"L'Ares 118 è l'esempio del fallimento della governance della sanità laziale". Così, in una nota, Enrico Tiero, vice portavoce regionale di FdI. "L'indiscrezione sulla perdita di bilancio (stando al pre-consuntivo) che si attesterebbe sui 59 milioni di euro, rappresenta solo la punta dell'iceberg di una gestione disastrosa dell'azienda regionale di emergenza sanitaria. L'assessore-candidato Alessio D'Amato evidentemente si è distratto in questi anni, non vedendo che un'azienda primaria per la sanità regionale versa in uno stato 'comatoso'. Una situazione inverosimile che penalizza professionisti e utenti. I problemi toccano i mezzi, dal momento che servirebbero almeno 80 ambulanze e vi sarebbero apparecchiature elettromedicali obsolete. Vorrei sottolineare che si sta giocando con la pelle delle persone. Una chiamata al 118 può salvare la vita se l'ambulanza interviene in tempi veloci".

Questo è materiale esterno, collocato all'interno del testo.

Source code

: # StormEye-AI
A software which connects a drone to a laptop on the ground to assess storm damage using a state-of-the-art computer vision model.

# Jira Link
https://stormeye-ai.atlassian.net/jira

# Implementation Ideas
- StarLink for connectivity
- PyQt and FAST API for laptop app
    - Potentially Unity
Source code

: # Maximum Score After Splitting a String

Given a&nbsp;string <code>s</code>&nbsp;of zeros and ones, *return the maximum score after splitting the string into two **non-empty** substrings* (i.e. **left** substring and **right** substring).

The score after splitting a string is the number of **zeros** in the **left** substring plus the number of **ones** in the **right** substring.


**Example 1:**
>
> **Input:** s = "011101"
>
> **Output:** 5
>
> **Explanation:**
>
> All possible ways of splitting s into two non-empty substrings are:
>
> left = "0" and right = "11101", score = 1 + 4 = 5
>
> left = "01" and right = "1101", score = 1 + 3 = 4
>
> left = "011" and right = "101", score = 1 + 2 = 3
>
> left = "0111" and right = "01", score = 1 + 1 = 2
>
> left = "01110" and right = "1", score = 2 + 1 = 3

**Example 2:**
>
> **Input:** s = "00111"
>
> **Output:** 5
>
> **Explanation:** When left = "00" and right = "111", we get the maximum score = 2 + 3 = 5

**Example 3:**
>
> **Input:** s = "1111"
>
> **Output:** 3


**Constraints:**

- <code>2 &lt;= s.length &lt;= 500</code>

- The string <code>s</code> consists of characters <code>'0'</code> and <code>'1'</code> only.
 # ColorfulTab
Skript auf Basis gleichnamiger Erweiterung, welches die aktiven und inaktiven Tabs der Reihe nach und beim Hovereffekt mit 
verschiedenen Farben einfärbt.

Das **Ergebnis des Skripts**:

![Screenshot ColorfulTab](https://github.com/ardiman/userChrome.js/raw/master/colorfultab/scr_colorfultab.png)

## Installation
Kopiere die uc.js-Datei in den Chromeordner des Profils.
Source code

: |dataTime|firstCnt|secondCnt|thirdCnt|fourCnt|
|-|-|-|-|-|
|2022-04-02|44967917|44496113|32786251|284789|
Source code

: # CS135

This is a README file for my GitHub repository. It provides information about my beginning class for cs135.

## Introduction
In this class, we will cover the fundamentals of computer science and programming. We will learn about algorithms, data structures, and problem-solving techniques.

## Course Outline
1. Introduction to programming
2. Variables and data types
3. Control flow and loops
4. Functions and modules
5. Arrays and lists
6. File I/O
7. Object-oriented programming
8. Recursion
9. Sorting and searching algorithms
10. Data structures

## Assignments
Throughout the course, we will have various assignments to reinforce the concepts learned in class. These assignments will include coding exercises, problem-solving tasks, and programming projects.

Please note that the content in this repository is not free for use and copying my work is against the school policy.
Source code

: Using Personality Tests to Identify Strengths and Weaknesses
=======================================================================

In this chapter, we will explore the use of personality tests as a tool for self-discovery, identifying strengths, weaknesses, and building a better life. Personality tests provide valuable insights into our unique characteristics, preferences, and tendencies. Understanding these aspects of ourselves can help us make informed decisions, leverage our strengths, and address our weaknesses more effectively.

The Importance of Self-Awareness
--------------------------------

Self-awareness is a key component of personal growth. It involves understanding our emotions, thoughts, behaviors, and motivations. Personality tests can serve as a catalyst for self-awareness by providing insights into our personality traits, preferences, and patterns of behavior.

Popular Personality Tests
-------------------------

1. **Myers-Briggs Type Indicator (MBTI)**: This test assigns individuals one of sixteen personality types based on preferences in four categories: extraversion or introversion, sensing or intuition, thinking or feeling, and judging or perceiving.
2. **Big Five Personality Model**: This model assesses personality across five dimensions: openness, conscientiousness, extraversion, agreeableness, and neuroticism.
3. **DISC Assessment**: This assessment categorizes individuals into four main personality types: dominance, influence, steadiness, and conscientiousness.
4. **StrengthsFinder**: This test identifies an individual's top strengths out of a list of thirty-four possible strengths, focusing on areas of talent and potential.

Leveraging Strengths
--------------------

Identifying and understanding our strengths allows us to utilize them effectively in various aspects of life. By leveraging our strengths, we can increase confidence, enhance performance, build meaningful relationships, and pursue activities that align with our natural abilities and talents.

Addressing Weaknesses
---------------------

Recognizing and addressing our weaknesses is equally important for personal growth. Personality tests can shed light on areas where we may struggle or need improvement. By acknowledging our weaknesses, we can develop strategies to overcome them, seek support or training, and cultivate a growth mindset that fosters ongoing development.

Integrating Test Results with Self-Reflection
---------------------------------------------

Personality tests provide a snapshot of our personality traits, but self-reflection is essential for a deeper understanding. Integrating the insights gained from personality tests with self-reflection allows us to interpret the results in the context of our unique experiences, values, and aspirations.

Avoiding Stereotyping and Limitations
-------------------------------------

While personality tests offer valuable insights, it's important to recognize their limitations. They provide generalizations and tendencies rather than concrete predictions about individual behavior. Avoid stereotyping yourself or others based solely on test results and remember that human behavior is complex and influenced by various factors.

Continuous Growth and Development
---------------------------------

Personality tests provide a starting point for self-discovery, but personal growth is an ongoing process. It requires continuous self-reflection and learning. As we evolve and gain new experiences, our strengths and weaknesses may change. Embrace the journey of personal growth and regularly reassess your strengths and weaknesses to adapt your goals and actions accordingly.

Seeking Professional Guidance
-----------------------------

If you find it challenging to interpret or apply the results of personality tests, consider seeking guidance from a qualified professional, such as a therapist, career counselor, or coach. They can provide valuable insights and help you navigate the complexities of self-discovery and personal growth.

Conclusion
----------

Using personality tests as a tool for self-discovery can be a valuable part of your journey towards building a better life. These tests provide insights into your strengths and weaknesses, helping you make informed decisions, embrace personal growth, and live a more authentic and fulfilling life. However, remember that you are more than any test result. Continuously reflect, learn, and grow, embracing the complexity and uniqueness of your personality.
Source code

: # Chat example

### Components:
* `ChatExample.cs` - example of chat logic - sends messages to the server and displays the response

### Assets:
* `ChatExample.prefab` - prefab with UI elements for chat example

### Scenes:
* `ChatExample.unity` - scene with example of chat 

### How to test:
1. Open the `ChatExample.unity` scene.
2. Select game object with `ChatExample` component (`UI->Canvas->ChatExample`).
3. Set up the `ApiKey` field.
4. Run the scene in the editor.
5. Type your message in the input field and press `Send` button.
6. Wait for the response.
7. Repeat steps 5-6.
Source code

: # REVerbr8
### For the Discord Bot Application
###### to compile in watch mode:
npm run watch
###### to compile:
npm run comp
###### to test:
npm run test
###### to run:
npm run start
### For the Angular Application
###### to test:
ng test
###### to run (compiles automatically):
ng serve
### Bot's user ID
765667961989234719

"Le lacune purtroppo toccano anche il personale. Occorrono più assunzioni tra medici, autisti, infermieri e barellieri. In realtà per rendere efficiente il servizio bisognerebbe procedere all'assunzione, formazione e messa in operatività di circa 1200 operatori. Sui conti in rosso inciderebbero anche i costi del blocco-barella causati dai Pronto Soccorso sovraffollati. Basti pensare che l'affitto delle ambulanze sostitutive è costato 8 milioni nel 2022. Lo stazionamento prolungato presso i Pronto Soccorso determina una corrispondente attivazione di auto sostitutive sul territorio, il cui onere rimane nelle pieghe dei costi di Ares 118. A tal riguardo ricordo i disservizi registratisi nei gorni scorsi in provincia di Latina. In particolare il caos ambulanze al Pronto Soccorso dell'ospedale Santa Maria Goretti di Latina. Infatti, a causa dell'assenza di un medico al Pat di Cori, ci sarebbero stati una decina di mezzi adibiti al soccorso sanitario che sono dovuti confluire nel nosocomio del capoluogo e in parte anche alla clinica Città di Aprilia. Una vicenda che testimonia come sia sempre più inefficiente il servizio sul piano locale. Lecito farsi alcune domande: l'assessore-candidato D'Amato non ha niente da dire? Chi ha operato le nomine dirigenziali sull'Ares 118 in questi anni? Cosa è stato fatto per impedire questi disservizi?".